In the days leading up to Hurricane Harvey, Houstonians were forced to choose between contending forecasts. There was the official story: expect a severe rain event, perhaps one that could surpass the Memorial and Tax Day floods of recent years. Dangerous and awful, sure, but not downright biblical. Meanwhile, far more dire prognostications, purportedly based on information from inside government meetings, were circulating on social media.

The first message I saw from my living room sofa in Houston was from Rebecca Reisig.

There were other alarming messages circulating, too. One echoed Reisig’s post, adding that “every flood control district within Houston” attended the emergency meeting. (Untrue, as there is only one flood control district for all of Harris County, not multiple ones in Houston alone.) Authorities, the post added, “are worried the freeways would get clogged and people killed on freeways if they knew the extent of what’s about to happen,” warning that “FEMA and the National Guard are ready for a repeat of Katrina.”

──────────

Problems
• a. Summarize the Hurricane Harvey forecasts passage in two sentences.
• b. Please carry on the Hurricane Harvey forecasts passage from its final sentence.

──────────

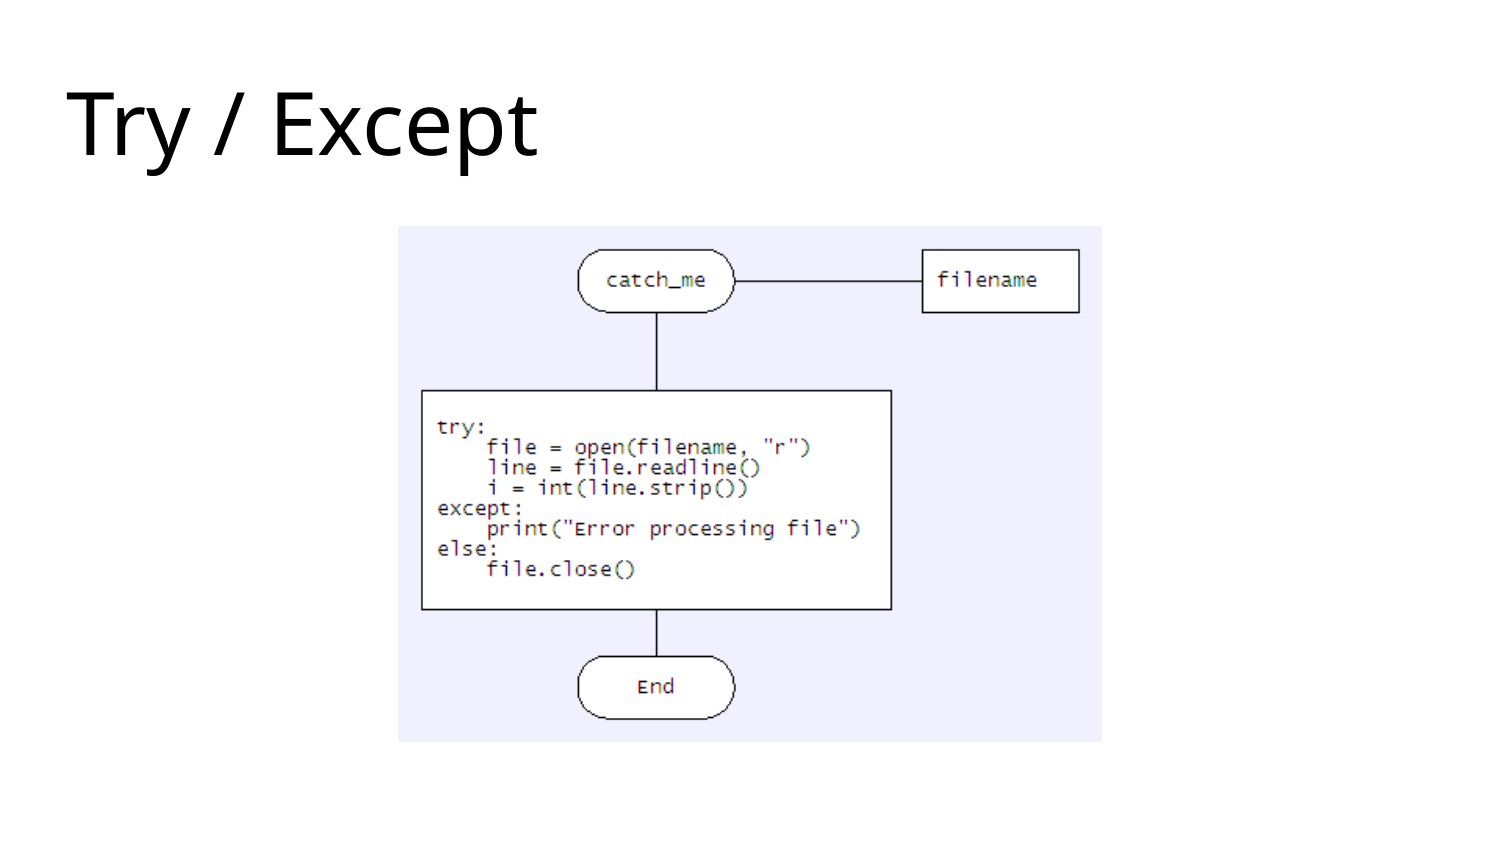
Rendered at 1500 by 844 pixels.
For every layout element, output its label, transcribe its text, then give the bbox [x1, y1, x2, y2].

picture [398, 226, 1102, 743]
title Try / Except [51, 51, 1449, 189]
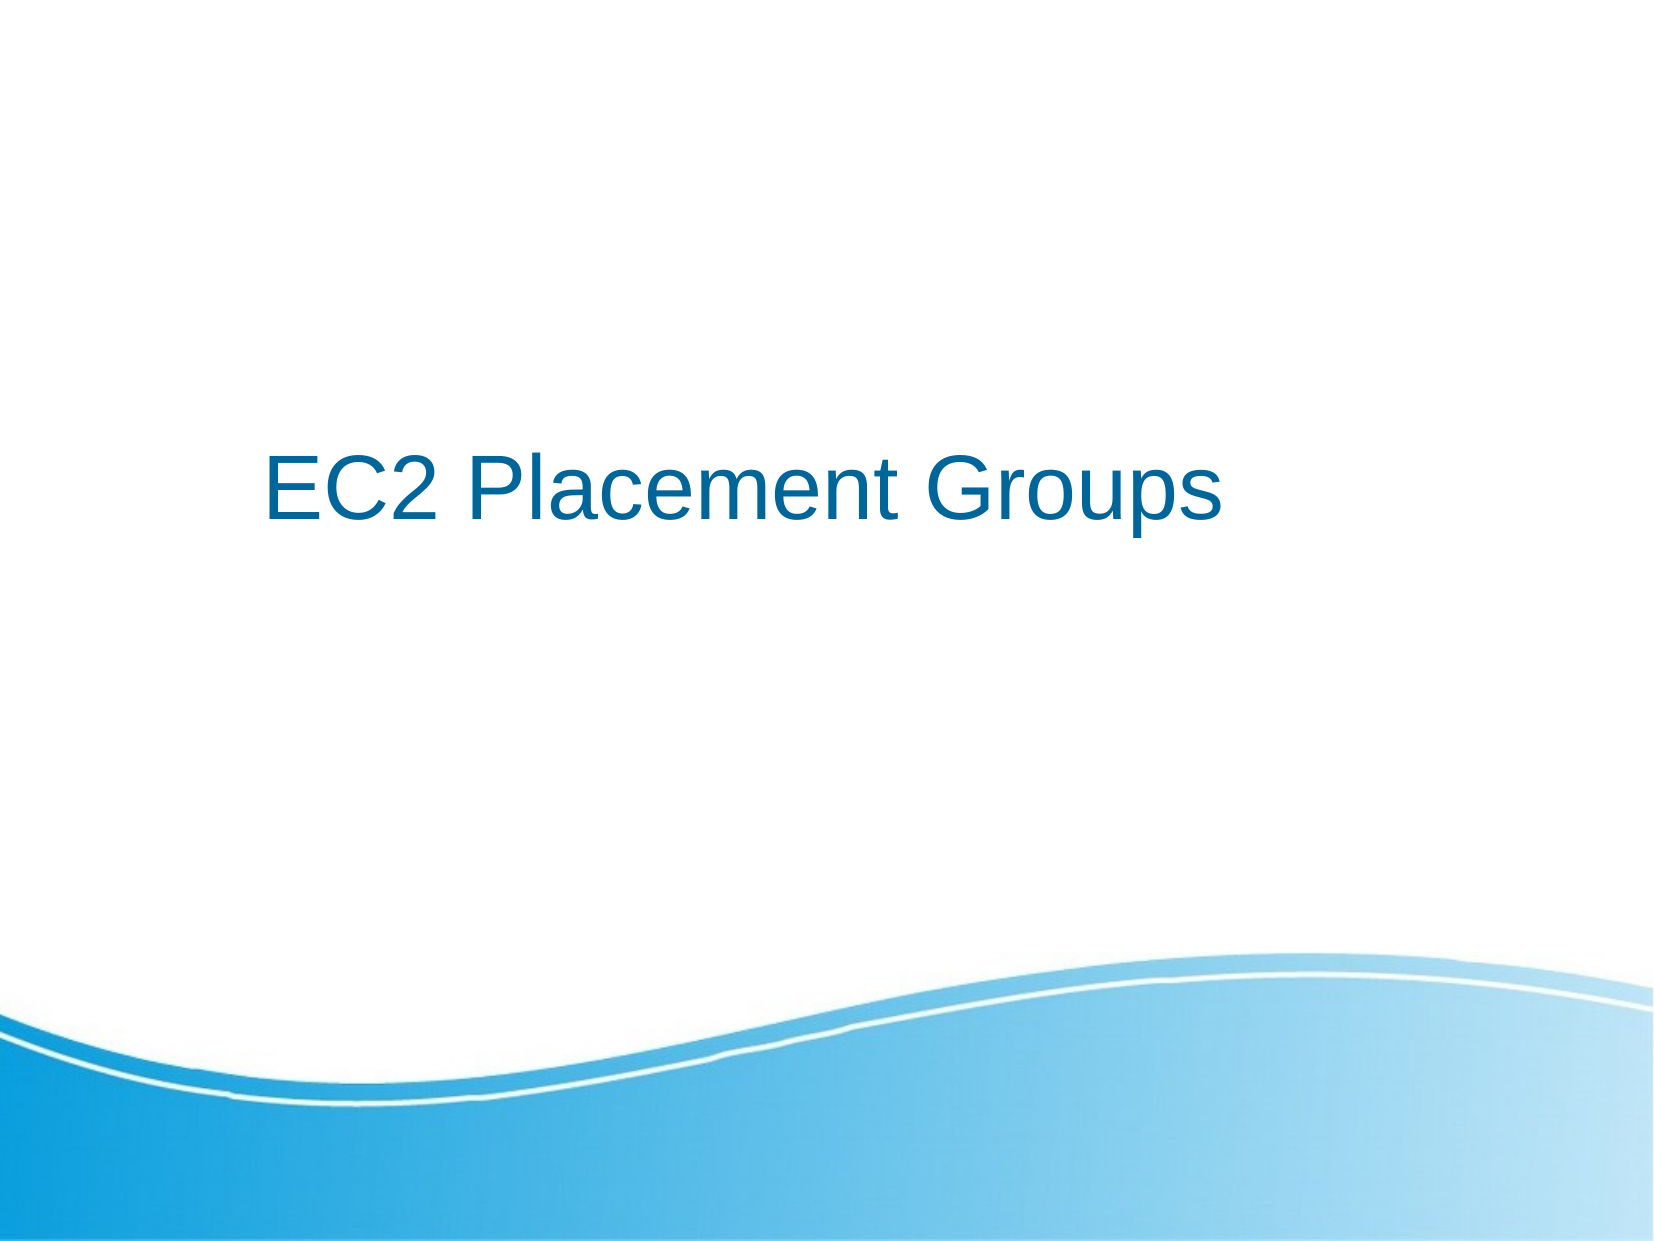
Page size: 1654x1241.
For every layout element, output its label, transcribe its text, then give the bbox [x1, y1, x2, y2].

──────────

Answers to the tasks
• a. Before Hurricane Harvey, Houstonians had to choose between an official forecast of a severe rain event that might surpass the Memorial and Tax Day floods and far more dire predictions on social media that were purportedly based on information from government meetings. One such post claimed that every flood control district within Houston attended an emergency meeting and that FEMA and the National Guard were ready for a repeat of Katrina, though Harris County has only one flood control district.

• b.
The predictions in these posts were extreme, especially compared to the contemporaneous local forecasts of only 20 to 30 inches of rain. But they were eerily close to what happened next. The posts predicted 100,000 homes taking on water, and 10,000 of them submerged and ruined; according to the Houston Business Journal, those numbers came out post-Harvey at 99,803 and 15,725, respectively.

As the posts made the rounds online, Houston and Harris County officials were quick to debunk them. Houston Mayor Sylvester Turner’s office issued a press release on August 24 decrying “false forecasts and irresponsible rumors on social media.” Turner reiterated that he was not considering evacuation orders for Houston, adding that  “rumors are nothing new, but the widespread use of social media has needlessly frightened many people today.”

Local media backed Turner up. KHOU categorically stated that tens of thousands of Houston homes would not be underwater. The Houston Chronicle reported that Harris County officials were “batting down false information making the rounds from a Sugar Land lawyer” named Ross Bale and “warning people not to fall for online hysteria.”  (Meanwhile, Governor Greg Abbott contradicted Houston and Harris County officials, urging residents to strongly consider evacuating.)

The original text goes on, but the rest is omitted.